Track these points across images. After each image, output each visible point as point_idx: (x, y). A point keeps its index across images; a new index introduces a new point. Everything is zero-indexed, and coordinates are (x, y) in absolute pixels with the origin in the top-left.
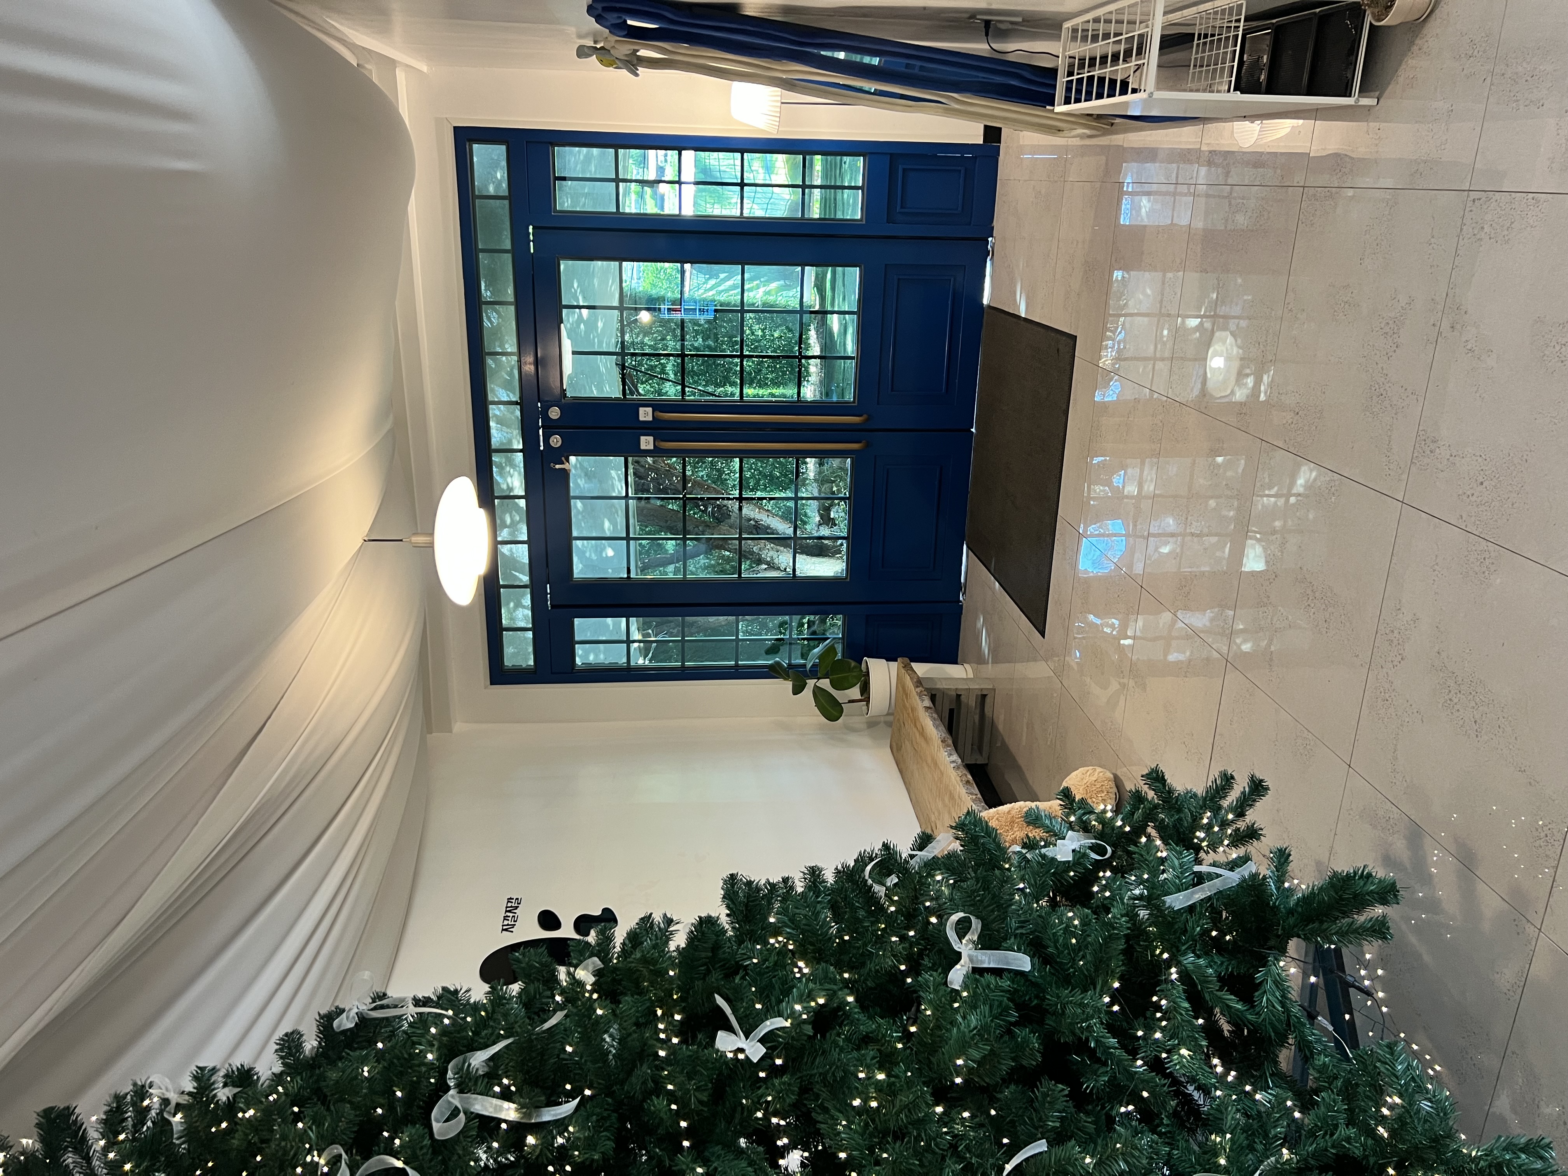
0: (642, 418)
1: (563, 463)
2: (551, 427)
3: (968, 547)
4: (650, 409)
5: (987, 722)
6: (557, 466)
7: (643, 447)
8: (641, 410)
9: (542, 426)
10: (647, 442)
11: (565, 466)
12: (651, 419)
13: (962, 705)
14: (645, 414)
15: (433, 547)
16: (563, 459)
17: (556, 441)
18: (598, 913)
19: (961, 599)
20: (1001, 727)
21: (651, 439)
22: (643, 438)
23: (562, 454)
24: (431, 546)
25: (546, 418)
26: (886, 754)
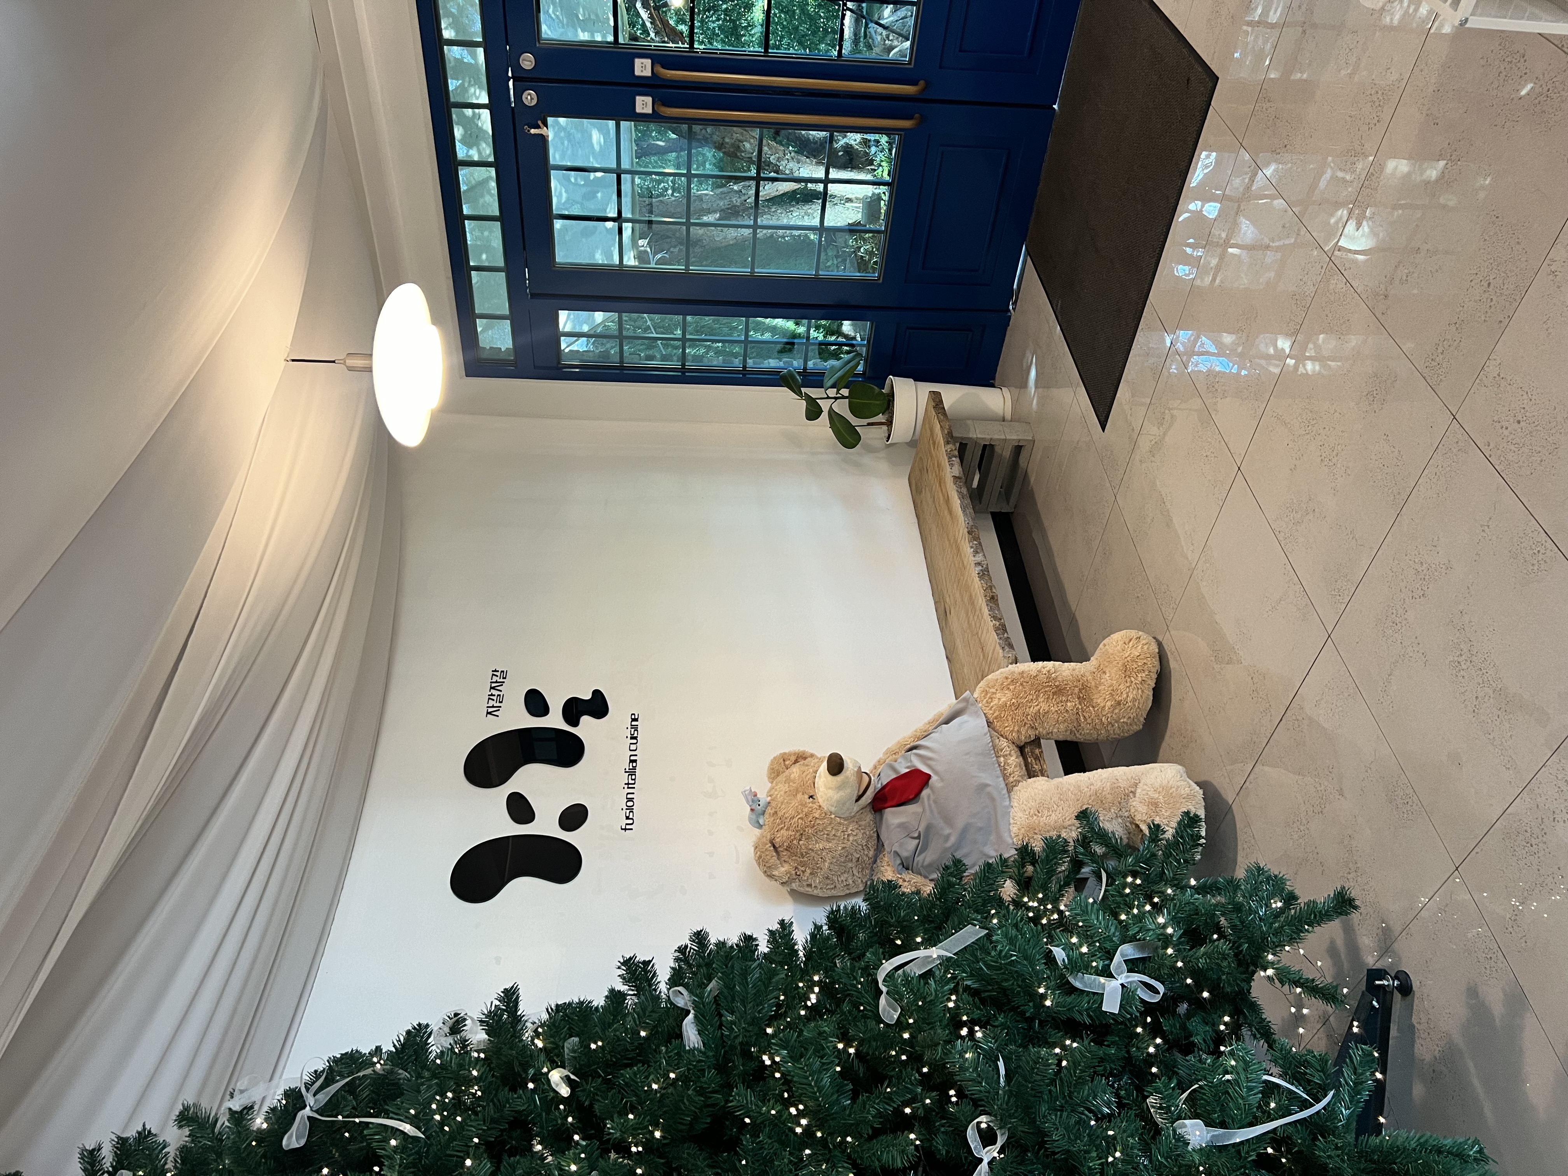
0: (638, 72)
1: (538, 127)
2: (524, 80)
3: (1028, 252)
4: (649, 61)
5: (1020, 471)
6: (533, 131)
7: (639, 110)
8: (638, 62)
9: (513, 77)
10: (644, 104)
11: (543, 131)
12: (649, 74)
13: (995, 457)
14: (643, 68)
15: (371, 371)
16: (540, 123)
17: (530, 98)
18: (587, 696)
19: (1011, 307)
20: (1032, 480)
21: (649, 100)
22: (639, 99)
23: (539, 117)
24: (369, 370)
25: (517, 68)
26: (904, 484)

::::::

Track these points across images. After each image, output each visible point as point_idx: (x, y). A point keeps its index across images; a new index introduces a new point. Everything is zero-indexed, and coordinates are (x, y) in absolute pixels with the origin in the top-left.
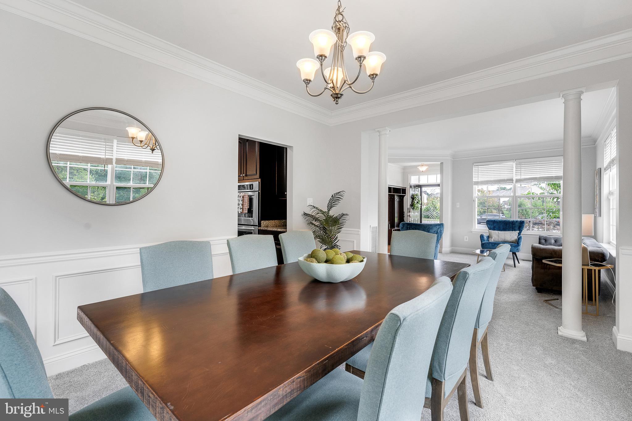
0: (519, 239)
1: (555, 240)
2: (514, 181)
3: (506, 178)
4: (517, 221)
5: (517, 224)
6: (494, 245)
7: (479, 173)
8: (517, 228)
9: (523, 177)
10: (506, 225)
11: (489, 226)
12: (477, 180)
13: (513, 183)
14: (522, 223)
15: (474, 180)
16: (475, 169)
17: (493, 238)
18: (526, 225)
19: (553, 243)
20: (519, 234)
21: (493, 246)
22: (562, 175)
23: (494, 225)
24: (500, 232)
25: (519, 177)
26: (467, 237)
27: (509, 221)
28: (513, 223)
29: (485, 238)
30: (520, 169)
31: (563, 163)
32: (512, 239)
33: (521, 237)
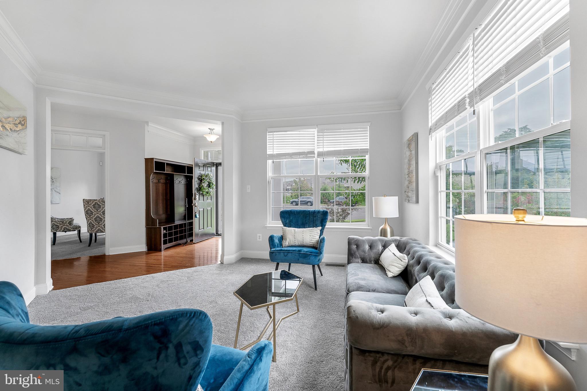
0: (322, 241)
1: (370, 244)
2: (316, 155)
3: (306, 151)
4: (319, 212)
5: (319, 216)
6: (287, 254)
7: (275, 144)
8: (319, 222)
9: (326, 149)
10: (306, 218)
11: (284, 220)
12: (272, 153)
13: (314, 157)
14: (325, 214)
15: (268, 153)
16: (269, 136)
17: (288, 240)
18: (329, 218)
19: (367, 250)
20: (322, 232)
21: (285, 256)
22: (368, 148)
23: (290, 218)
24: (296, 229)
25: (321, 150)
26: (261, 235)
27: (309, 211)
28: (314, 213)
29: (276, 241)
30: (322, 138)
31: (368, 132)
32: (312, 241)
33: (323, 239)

::::::

Directions
All lines above between those holding "0: (519, 239)" and "32: (512, 239)", inclusive, must be set down unchanged, and no other line may be included.

Response to the task
0: (519, 239)
1: (555, 240)
2: (514, 181)
3: (506, 178)
4: (517, 221)
5: (517, 224)
6: (494, 245)
7: (479, 173)
8: (517, 228)
9: (523, 177)
10: (506, 225)
11: (489, 226)
12: (477, 180)
13: (513, 183)
14: (522, 223)
15: (474, 180)
16: (475, 169)
17: (493, 238)
18: (526, 225)
19: (553, 243)
20: (519, 234)
21: (493, 246)
22: (562, 175)
23: (494, 225)
24: (500, 232)
25: (519, 177)
26: (467, 237)
27: (509, 221)
28: (513, 223)
29: (485, 238)
30: (520, 169)
31: (563, 163)
32: (512, 239)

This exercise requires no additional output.